- Opening Delimiter -
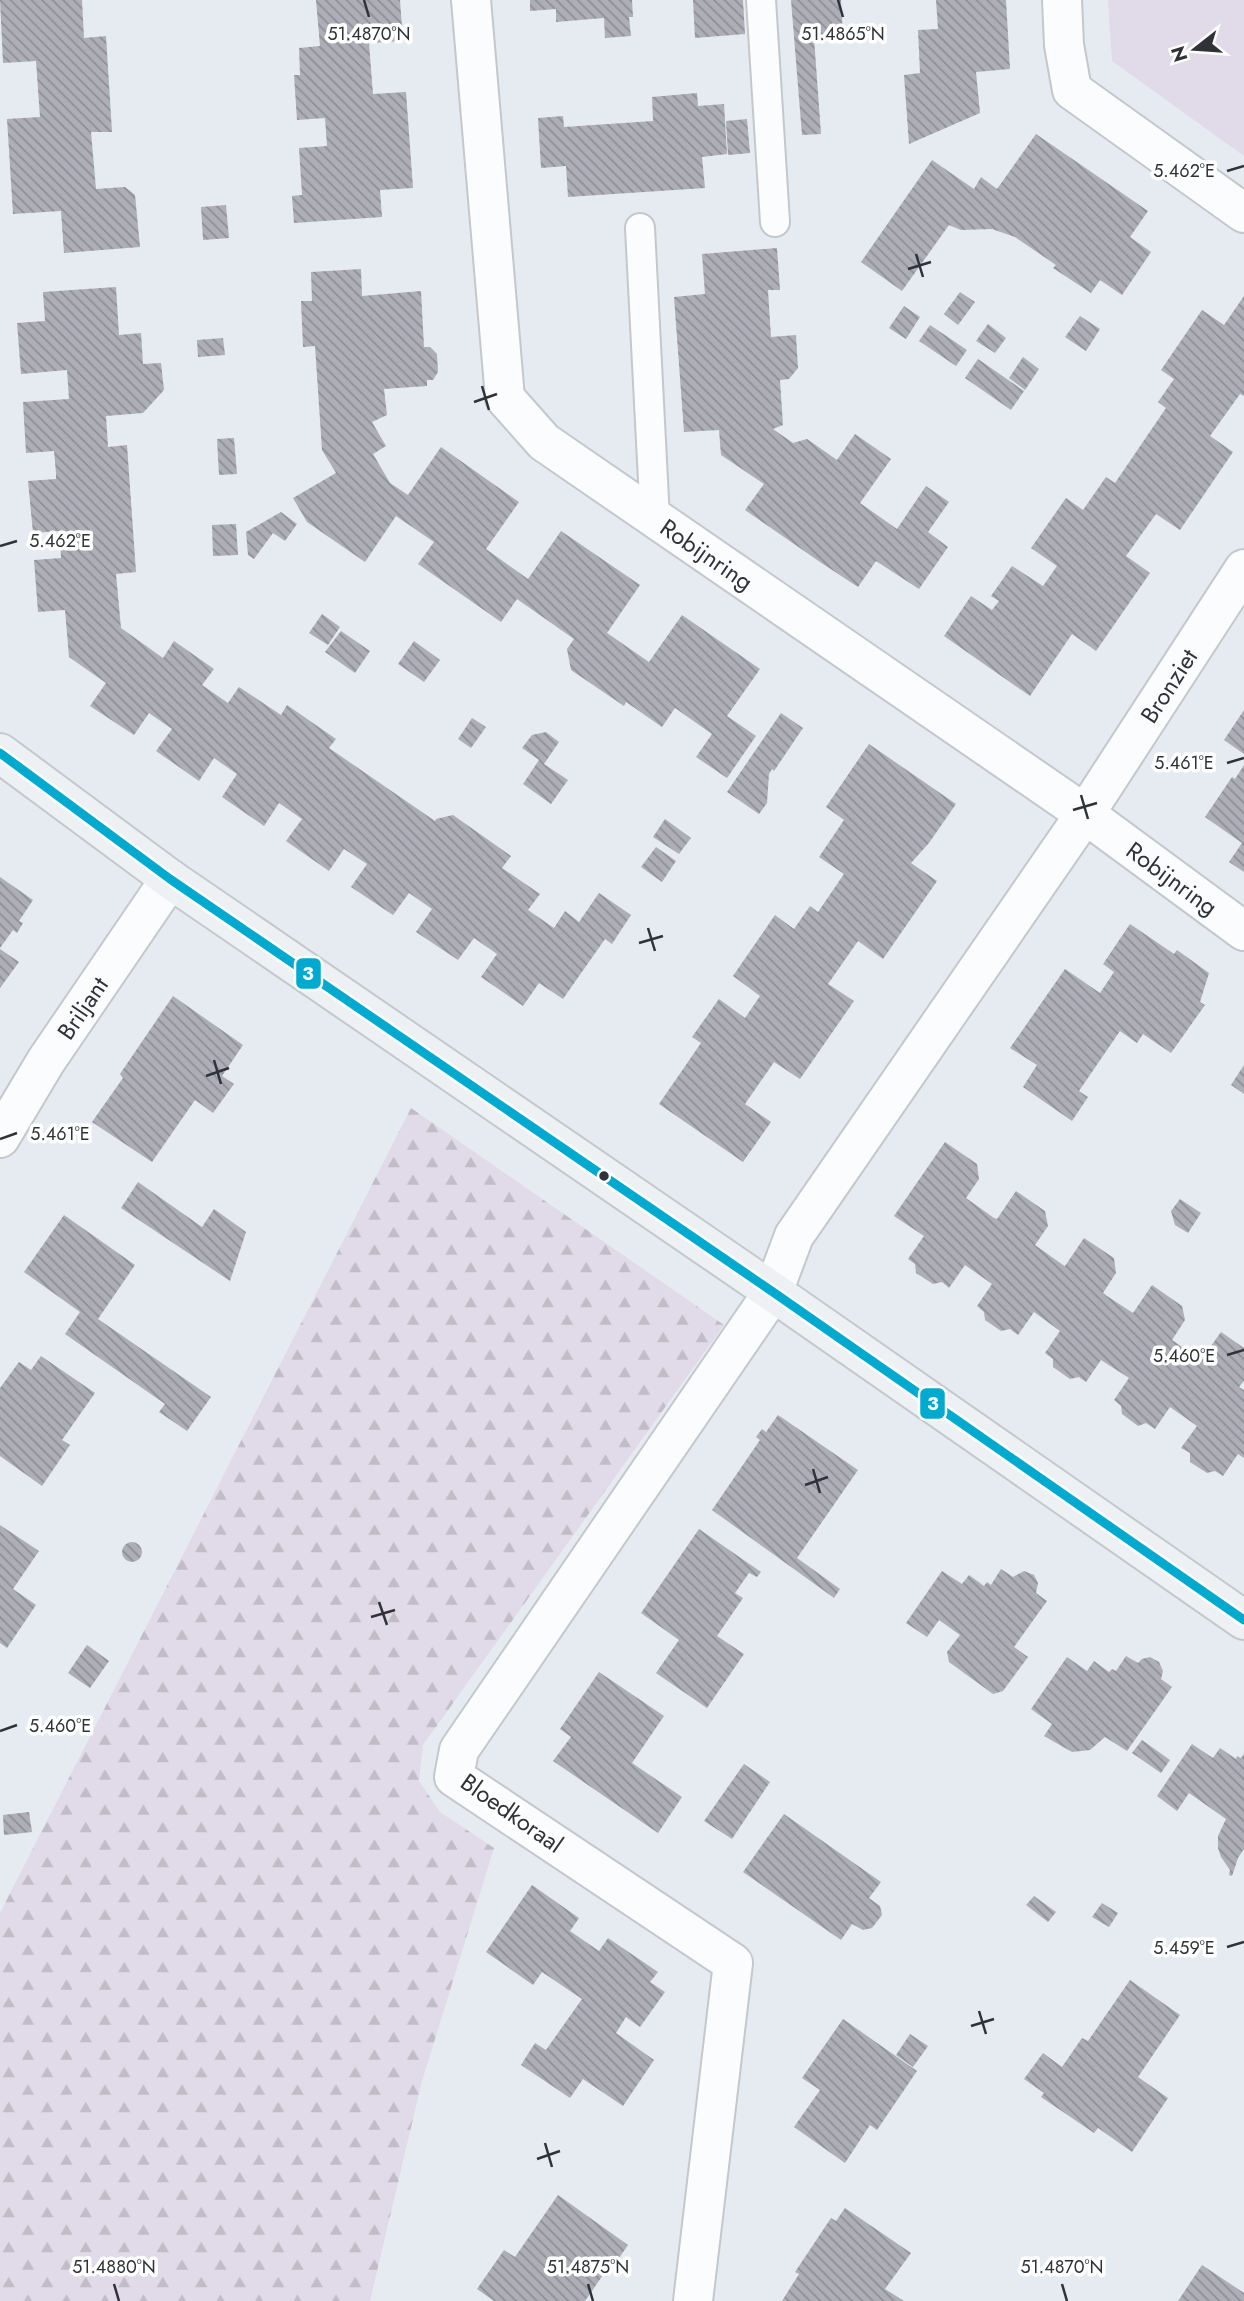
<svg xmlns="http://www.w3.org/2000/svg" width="1244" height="2301" viewBox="0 0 1244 2301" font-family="Jost,sans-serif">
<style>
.grass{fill:#e1dae8}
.forest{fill:url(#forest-firs)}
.building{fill:url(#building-back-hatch)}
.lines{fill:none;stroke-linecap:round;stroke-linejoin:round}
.lane-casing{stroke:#c4c8cd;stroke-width:32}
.street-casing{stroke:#c4c8cd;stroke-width:42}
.secondary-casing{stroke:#c4c8cd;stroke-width:42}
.lane{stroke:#fbfcfd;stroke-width:28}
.street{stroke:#fbfcfd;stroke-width:38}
.secondary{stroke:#edf1f3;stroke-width:38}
.bus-1-casing{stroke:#fff;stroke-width:14}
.bus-1{stroke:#00a9ce;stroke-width:9}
.ticks{fill:none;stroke:#2f3237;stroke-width:2.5}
.bus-dot{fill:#2f3237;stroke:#fff;stroke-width:2.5}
.labels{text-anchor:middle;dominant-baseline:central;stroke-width:7;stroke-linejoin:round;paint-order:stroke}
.street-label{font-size:24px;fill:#2f3237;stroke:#fff}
.ticks-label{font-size:18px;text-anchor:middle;fill:#2f3237;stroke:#fff;stroke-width:7;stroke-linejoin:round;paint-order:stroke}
.line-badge{stroke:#fff;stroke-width:2.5}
.badge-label{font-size:19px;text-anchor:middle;font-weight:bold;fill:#fff}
</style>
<defs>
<pattern id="forest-firs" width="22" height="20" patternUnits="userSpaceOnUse" patternTransform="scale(1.75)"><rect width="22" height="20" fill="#e1dae8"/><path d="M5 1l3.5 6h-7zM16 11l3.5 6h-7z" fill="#c1bcc8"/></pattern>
<pattern id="building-back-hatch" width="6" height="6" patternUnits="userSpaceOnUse" patternTransform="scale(1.75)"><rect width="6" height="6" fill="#adaeb7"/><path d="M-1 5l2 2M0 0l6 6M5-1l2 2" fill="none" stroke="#8d8e96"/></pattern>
</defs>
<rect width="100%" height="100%" fill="#e6ebf1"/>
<path class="grass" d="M 1108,0 L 1244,0 L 1244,156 L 1112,61 Z"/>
<path class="forest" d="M 411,1108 L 724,1325 L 423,1745 L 419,1781 L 440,1812 L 494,1848 L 422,2081 L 370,2301 L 0,2301 L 0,1913 Z"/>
<path class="building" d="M 0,0 L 82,0 L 84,38 L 106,36 L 112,132 L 91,132 L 96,189 L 125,187 L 135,195 L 140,247 L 64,253 L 61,211 L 13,214 L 7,119 L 40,117 L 36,61 L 3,63 Z
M 316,0 L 400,0 L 403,41 L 369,43 L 371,69 L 373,94 L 406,92 L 413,188 L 380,190 L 382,217 L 294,223 L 292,196 L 302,195 L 299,148 L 327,146 L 325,118 L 297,120 L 294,75 L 300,75 L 299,48 L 320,46 Z
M 530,0 L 632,0 L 633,17 L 629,17 L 631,36 L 605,38 L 604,18 L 556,22 L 556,9 L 530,11 Z
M 693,0 L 743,0 L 745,34 L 695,38 Z
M 791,0 L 841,0 L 843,36 L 814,38 L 821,134 L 802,135 Z
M 936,0 L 1006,0 L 1010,69 L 976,72 L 980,113 L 909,144 L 904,75 L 920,73 L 918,30 L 938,29 Z
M 697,93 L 698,106 L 724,104 L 727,154 L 702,157 L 705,188 L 568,197 L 566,166 L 541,168 L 538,118 L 563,116 L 564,127 L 653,121 L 652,97 Z
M 747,119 L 750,153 L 728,155 L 726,121 Z
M 1036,134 L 1148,211 L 1130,237 L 1151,252 L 1122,295 L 1100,280 L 1091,293 L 1053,268 L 1056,265 L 1015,237 L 992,229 L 961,230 L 949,225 L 902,291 L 861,262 L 932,160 L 974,189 L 981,177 L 997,189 Z
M 226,205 L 229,238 L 203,240 L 201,207 Z
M 777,248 L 780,290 L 768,290 L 771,337 L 796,335 L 798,368 L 789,379 L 780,380 L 783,425 L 773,429 L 793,443 L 807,439 L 837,460 L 855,434 L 891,459 L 860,503 L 897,529 L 926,486 L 949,502 L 928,532 L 948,547 L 919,589 L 876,561 L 858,587 L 820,562 L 745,510 L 764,484 L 721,455 L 719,430 L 684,432 L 674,297 L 705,294 L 702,254 Z
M 361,269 L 362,296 L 421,291 L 424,347 L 430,347 L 437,354 L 438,372 L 433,380 L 427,380 L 427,386 L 384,389 L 387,415 L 372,422 L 386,446 L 373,454 L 390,483 L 408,495 L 441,447 L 519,502 L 486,549 L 528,579 L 561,531 L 640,585 L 607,633 L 649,662 L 682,615 L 760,669 L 727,716 L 756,736 L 727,778 L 696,757 L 712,734 L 675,708 L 662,727 L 626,702 L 624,706 L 571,670 L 567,649 L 574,639 L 517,599 L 501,622 L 418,564 L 434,542 L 396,516 L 365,562 L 307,522 L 293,498 L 336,473 L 322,450 L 315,346 L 303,347 L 301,301 L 312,301 L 311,272 Z
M 116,287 L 119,335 L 141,333 L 143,364 L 161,363 L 164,390 L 143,413 L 106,416 L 108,447 L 127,445 L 136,572 L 116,574 L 121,628 L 163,658 L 174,641 L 214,669 L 202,685 L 228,703 L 239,687 L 281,715 L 287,705 L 336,739 L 329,748 L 435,821 L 436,819 L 453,815 L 511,856 L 502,868 L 540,894 L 528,910 L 554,928 L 565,911 L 579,922 L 599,893 L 631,915 L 612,944 L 605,939 L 563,999 L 539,983 L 523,1006 L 481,977 L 497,954 L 474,938 L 458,960 L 416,932 L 432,909 L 409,893 L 393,915 L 351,887 L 367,864 L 344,849 L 329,871 L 286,841 L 302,819 L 279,803 L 264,826 L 222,797 L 237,774 L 214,758 L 199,781 L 156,751 L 172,729 L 149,713 L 134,735 L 90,706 L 106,683 L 69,657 L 65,610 L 38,612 L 34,560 L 61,558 L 60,531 L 33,533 L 28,481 L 56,479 L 56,473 L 54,451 L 26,453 L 23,402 L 69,399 L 67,370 L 21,374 L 17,323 L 45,321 L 43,292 Z
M 960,292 L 975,302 L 958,325 L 944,314 Z
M 1244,296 L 1244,396 L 1240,394 L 1210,436 L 1233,452 L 1180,530 L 1156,514 L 1126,556 L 1150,573 L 1096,651 L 1072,634 L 1030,696 L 944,636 L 971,596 L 992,610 L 999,601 L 991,596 L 1012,566 L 1043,586 L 1057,566 L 1031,548 L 1066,498 L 1083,510 L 1106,477 L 1115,483 L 1166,408 L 1158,402 L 1174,379 L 1161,370 L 1202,310 L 1224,325 Z
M 904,306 L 920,317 L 906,339 L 889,328 Z
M 1080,316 L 1100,329 L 1086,351 L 1065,337 Z
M 988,324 L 1006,338 L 995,353 L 976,341 Z
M 930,325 L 967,350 L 956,366 L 919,341 Z
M 223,338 L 225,355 L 198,357 L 197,340 Z
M 1023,357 L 1039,369 L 1025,390 L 1009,378 Z
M 978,359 L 1024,391 L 1011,410 L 965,378 Z
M 234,438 L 237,474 L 219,475 L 217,439 Z
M 281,512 L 297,524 L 285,541 L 273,533 L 254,559 L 248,555 L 246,532 Z
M 236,524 L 238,555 L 213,556 L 212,525 Z
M 322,614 L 340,627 L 328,645 L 309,633 Z
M 341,631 L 370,651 L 355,673 L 325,652 Z
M 414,641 L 440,660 L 424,682 L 398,664 Z
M 1244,710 L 1244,754 L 1224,740 Z
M 781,713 L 803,728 L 774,771 L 772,769 L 769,774 L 767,803 L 759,814 L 727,792 Z
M 472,718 L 486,727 L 471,748 L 458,739 Z
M 546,732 L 559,742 L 544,764 L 568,780 L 551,804 L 523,784 L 539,760 L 522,748 L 532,735 Z
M 869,744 L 956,804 L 929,843 L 911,863 L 937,881 L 883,959 L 858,941 L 828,984 L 854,1001 L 800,1079 L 774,1062 L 745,1104 L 771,1122 L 743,1162 L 659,1104 L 701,1043 L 692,1037 L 719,999 L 745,1018 L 760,996 L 733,976 L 775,915 L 794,929 L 810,906 L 818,912 L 844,874 L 819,857 L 844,820 L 826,807 Z
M 1244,765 L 1244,872 L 1229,862 L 1242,843 L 1205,817 L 1232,777 L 1235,779 Z
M 665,819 L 691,838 L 679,854 L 653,837 Z
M 656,847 L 676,861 L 662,882 L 641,867 Z
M 0,877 L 33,900 L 19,921 L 23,923 L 17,933 L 13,930 L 0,948 Z
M 1130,924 L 1174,954 L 1177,950 L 1209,973 L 1200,1002 L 1205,1005 L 1171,1053 L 1143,1034 L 1137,1043 L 1120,1031 L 1079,1091 L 1088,1097 L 1072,1121 L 1023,1087 L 1037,1065 L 1010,1048 L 1065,969 L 1100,993 L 1114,972 L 1103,964 Z
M 0,949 L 19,962 L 0,988 Z
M 173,996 L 243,1045 L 222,1076 L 234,1084 L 213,1113 L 195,1100 L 152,1162 L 92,1122 L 123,1078 L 120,1074 Z
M 1244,1065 L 1244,1094 L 1231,1085 Z
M 945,1142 L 977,1164 L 979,1179 L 966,1198 L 994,1218 L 997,1219 L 1016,1191 L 1045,1211 L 1048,1226 L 1035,1245 L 1063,1265 L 1065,1266 L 1084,1238 L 1114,1258 L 1116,1273 L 1103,1293 L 1107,1296 L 1133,1313 L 1152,1285 L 1182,1306 L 1185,1320 L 1172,1340 L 1201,1360 L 1221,1332 L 1244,1348 L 1244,1381 L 1239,1387 L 1244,1390 L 1244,1458 L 1238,1454 L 1223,1476 L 1215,1471 L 1207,1473 L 1190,1462 L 1190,1453 L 1181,1448 L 1197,1426 L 1170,1407 L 1155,1429 L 1146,1423 L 1138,1426 L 1122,1414 L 1121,1406 L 1114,1400 L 1129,1378 L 1101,1360 L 1086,1382 L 1079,1377 L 1070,1379 L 1053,1367 L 1053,1359 L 1045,1353 L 1060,1331 L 1034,1312 L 1018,1335 L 1010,1329 L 1001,1331 L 985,1320 L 984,1312 L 977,1306 L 992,1284 L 965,1265 L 949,1288 L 942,1282 L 933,1284 L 916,1273 L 915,1264 L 908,1259 L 924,1236 L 894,1216 Z
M 138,1182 L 202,1227 L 214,1209 L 246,1232 L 230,1281 L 121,1208 Z
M 1180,1199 L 1201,1213 L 1188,1233 L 1175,1225 L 1171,1211 Z
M 64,1215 L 135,1265 L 98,1319 L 211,1397 L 187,1431 L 159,1412 L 165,1404 L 65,1334 L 80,1312 L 24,1272 Z
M 41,1356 L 95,1393 L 62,1440 L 70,1445 L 42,1486 L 0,1456 L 0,1388 L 19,1362 L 31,1370 Z
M 778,1415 L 858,1470 L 797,1558 L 840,1589 L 834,1598 L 712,1510 L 760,1440 L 756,1437 L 762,1429 L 766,1432 Z
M 0,1525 L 39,1551 L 13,1589 L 36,1605 L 7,1648 L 0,1643 Z
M 699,1529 L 761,1572 L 757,1577 L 749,1573 L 735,1593 L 743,1598 L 717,1636 L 744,1654 L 707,1708 L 656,1673 L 679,1640 L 641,1613 Z
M122 1552a10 10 0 1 1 20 0a10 10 0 1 1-20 0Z
M 1001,1569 L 1013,1577 L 1024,1571 L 1034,1575 L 1038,1583 L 1036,1593 L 1047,1601 L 1014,1647 L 1028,1657 L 1003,1691 L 993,1694 L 949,1662 L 947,1652 L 960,1635 L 939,1620 L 927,1637 L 906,1623 L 942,1571 L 962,1584 L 969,1575 L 984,1586 L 987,1582 L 991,1585 Z
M 87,1645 L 109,1661 L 90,1688 L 68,1673 Z
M 1126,1656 L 1138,1663 L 1142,1659 L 1150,1657 L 1159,1662 L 1163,1671 L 1161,1679 L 1172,1687 L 1127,1751 L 1105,1737 L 1090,1750 L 1072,1752 L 1044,1736 L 1052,1724 L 1031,1709 L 1067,1657 L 1087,1671 L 1094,1661 L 1109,1672 L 1112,1669 L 1116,1671 Z
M 599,1672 L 664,1716 L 632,1763 L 682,1797 L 658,1833 L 553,1761 L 571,1737 L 560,1729 Z
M 1142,1740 L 1170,1760 L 1161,1773 L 1132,1753 Z
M 1192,1744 L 1213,1758 L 1220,1748 L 1236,1759 L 1237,1756 L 1241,1758 L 1244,1754 L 1244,1849 L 1238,1858 L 1232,1876 L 1229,1875 L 1230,1870 L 1221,1857 L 1218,1848 L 1218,1836 L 1226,1819 L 1189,1793 L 1177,1811 L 1157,1796 Z
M 744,1764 L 770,1782 L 732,1839 L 704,1821 Z
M 29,1812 L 32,1832 L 4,1835 L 3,1815 Z
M 784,1814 L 881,1882 L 869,1898 L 880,1906 L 882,1915 L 872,1928 L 863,1930 L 852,1924 L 841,1940 L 743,1872 Z
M 532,1885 L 579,1918 L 570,1931 L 599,1951 L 608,1938 L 658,1972 L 650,1982 L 665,1992 L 640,2027 L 626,2017 L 616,2033 L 654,2060 L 623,2106 L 583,2079 L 570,2098 L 521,2065 L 535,2043 L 546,2050 L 582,1999 L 542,1972 L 533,1985 L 486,1952 Z
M 1034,1896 L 1056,1912 L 1048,1922 L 1026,1905 Z
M 1102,1903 L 1118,1913 L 1109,1927 L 1092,1917 Z
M 1130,1980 L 1180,2015 L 1138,2077 L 1168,2098 L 1132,2152 L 1098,2128 L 1094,2133 L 1041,2097 L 1044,2093 L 1024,2079 L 1043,2053 L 1062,2067 L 1082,2038 L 1088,2041 Z
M 843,2019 L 917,2071 L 877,2130 L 870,2125 L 845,2163 L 794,2127 L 820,2090 L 802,2078 Z
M 910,2034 L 928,2046 L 913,2067 L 896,2055 Z
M 558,2195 L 628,2245 L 606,2277 L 603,2275 L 585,2301 L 494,2301 L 477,2289 L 504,2250 L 515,2257 Z
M 845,2208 L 911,2253 L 885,2289 L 904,2301 L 782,2301 L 799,2274 L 795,2272 L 831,2218 L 836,2221 Z
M 1202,2265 L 1244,2293 L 1244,2301 L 1178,2301 Z"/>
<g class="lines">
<defs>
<path id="lane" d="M 761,0 L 775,222
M 640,228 L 655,519"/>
<g id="street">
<path id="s1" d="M 471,0 L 505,398 L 544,442 L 1085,814 L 1244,931"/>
<path d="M 1062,0 L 1064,45 L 1072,90 L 1244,213"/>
<path id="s2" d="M 0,1138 L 46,1061 L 170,879"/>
<path id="s3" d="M 693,2301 L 733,1963 L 454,1777 L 459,1750 L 773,1292 L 794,1236 L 1085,814 L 1244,569"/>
</g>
<path id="secondary" d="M 0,753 L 170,879 L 773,1292 L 1244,1620"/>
</defs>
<use href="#lane" class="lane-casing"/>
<use href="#street" class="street-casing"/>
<use href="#secondary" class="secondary-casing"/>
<use href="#lane" class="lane"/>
<use href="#street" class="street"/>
<use href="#secondary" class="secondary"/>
<defs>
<path id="bus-1" d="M 0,753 L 170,879 L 773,1292 L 1244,1620"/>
</defs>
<use href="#bus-1" class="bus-1-casing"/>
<use href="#bus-1" class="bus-1"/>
</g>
<path class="ticks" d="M 364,0 L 369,17M 838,0 L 843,17M 1227,171 L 1244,166M 916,254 L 923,277M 908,269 L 931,262M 482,386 L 489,410M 474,402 L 497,394M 0,546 L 17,541M 1227,763 L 1244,758M 1081,795 L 1088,819M 1073,810 L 1097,803M 648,928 L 655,951M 639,943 L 663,936M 214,1060 L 221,1084M 206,1076 L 229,1068M 0,1139 L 17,1133M 1227,1355 L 1244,1350M 813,1469 L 820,1493M 805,1485 L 828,1477M 379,1602 L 387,1625M 371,1617 L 395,1610M 0,1731 L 17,1725M 1227,1947 L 1244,1942M 979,2011 L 986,2034M 971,2026 L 994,2019M 545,2143 L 552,2167M 537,2159 L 560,2151M 114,2284 L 119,2301M 588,2284 L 593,2301M 1062,2284 L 1067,2301"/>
<circle class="bus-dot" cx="604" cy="1176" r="6"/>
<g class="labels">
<g class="street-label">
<text stroke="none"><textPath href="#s1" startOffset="656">Robijnring</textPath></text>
<text stroke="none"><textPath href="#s3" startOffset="1984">Bronziet</textPath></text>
<text stroke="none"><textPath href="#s1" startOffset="1223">Robijnring</textPath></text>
<text stroke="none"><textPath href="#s2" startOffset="154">Briljant</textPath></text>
<text transform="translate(512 1813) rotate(35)">Bloedkoraal</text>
</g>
</g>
<g class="ticks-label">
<text x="369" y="40">51.4870°N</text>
<text x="843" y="40">51.4865°N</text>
<text x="1184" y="177">5.462°E</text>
<text x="60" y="547">5.462°E</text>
<text x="1184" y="769">5.461°E</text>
<text x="60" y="1140">5.461°E</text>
<text x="1184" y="1362">5.460°E</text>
<text x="60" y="1732">5.460°E</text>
<text x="1184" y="1954">5.459°E</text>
<text x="114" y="2273">51.4880°N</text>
<text x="588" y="2273">51.4875°N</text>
<text x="1062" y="2273">51.4870°N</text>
</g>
<g class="line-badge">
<rect x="295" y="957" width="27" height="33" rx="7" fill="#00a9ce"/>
<rect x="919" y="1387" width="27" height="33" rx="7" fill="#00a9ce"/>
</g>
<g class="badge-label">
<text x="308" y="980">3</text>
<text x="933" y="1410">3</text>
</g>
<g transform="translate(1195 49) rotate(253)" stroke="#ffffff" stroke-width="5" paint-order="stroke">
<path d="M0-5L12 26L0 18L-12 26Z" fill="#2f3237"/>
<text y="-10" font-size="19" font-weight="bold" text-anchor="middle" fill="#2f3237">N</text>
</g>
</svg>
- Closing Delimiter -
(Task objective) Each line of the listing above that includes the word "lines" is to be counted, and only the total reported.

(Task output) 2